Provided data -
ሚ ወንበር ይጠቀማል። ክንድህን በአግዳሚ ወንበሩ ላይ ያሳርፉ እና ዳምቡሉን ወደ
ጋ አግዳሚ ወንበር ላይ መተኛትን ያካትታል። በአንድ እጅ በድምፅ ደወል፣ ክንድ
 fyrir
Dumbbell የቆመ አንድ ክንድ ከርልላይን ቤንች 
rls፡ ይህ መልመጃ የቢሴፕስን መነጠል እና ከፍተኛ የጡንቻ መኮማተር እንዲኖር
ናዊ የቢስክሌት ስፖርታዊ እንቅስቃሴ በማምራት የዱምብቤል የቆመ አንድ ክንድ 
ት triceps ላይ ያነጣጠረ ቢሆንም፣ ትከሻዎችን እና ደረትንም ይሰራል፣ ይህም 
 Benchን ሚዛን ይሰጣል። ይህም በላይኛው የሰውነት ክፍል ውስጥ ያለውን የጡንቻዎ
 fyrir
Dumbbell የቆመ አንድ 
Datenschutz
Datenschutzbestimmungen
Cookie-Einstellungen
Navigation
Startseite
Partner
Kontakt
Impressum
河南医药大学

* * *

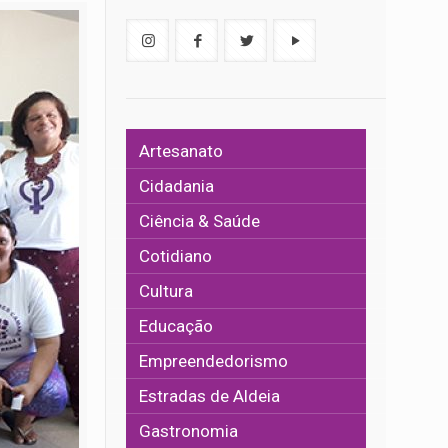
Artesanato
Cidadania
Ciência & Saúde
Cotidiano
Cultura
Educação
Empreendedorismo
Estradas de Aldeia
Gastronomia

Work task - Among the lines above, find the ones containing "Dumbbell" and copy them.

Completed task -
Dumbbell የቆመ አንድ ክንድ ከርልላይን ቤንች 
Dumbbell የቆመ አንድ 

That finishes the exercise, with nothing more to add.